She writes at length about what needs to change in American society to make it more possible for women to sanely combine work and child-rearing. More power to her: I fully support the kinds of changes she advocates. Women have gotten the shaft for far too long.

But despite all the chatter about this article, no one's discussing or even noticing the huge assumption underlying it: that most women want both kids and a fulfilling career.

Over the past half-century, women have made tremendous inroads into the world of work, excelling in every field and earning opportunities our foremothers could only have dreamed of. Not only can a woman be dean of Princeton's Woodrow Wilson School of Public and International Affairs and director of policy planning at the State Department -- two positions Slaughter has held -- but that woman's bosses can be women, too -- in her case, Princeton President Shirley Tilghman and Secretary of State Hillary Clinton.

But while our career options have expanded dramatically, our family options can seem as constrained as ever. The Pill has been available in the U.S. for more than 50 years now, but despite the sexual revolution it brought about, expectations for women in the reproductive realm have changed little: We're still expected to have kids, or at the very least to want kids and feel inadequate if we don't have them.

How is it that one major aspect of our lives has become so much more free and open while another is still so narrow and stifled?

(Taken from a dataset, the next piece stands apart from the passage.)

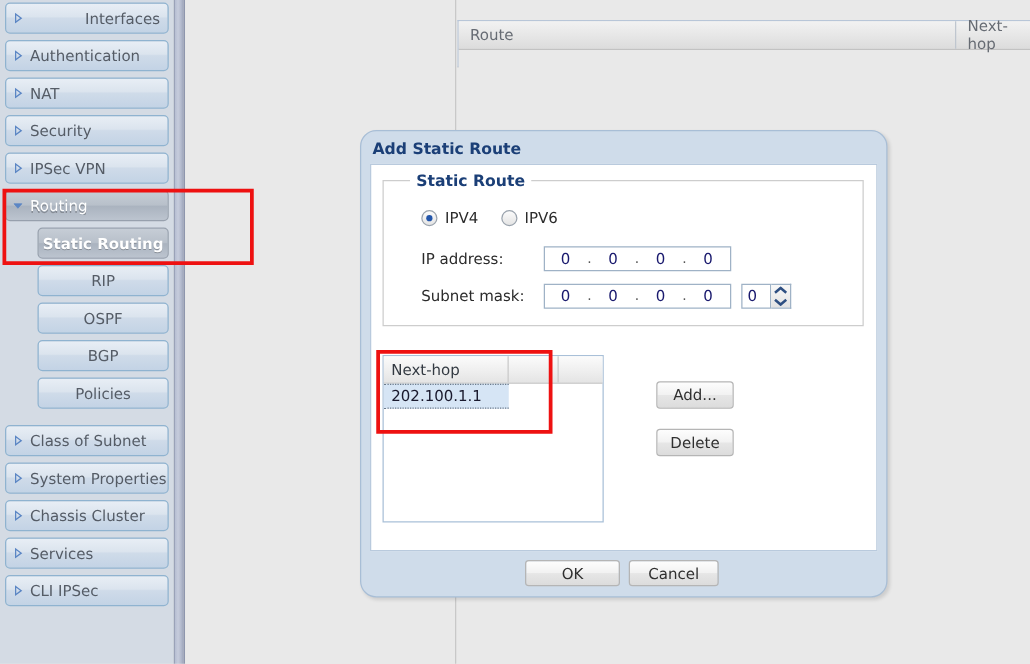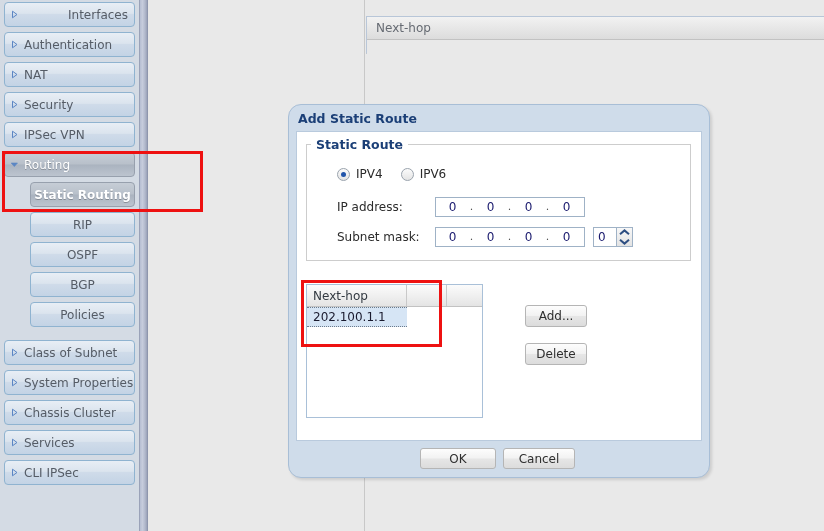"Route" div.rt-col { html: none -> <div>Route</div> }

Slaughter's article is aimed in large part at twenty- and thirty-something women who are currently facing critical decisions about careers and families -- and if you're one such woman who has kids or knows she wants them, Slaughter's got some good advice.

But for women who aren't convinced that motherhood must be a part of their future, I have some different advice: Instead of just asking, "Can I have it all?," start by asking, "Do I actually even want it all?" And step it back even further: "What does 'it all' mean for me?"

In my own case, having what I most want in life means, among other things, having a satisfying career and not having kids.

I'm certainly not alone: There's a small but burgeoning childfree contingent. And if we as a society talked openly about childfree life as a potential positive choice, our ranks might swell dramatically. But too many people still don't even consider it as a serious option. Isn't it time for women to feel free to choose any reproductive path, just as we're free to pursue any career path?

Before consigning yourself to a series of tough choices about how to balance career goals and child-rearing (not to mention a romantic partnership, finances, elder-care responsibilities, friendships, health, exercise, sleep...), think hard about whether you really want kids. You might find that the answer is no, and that will make your life a whole lot easier.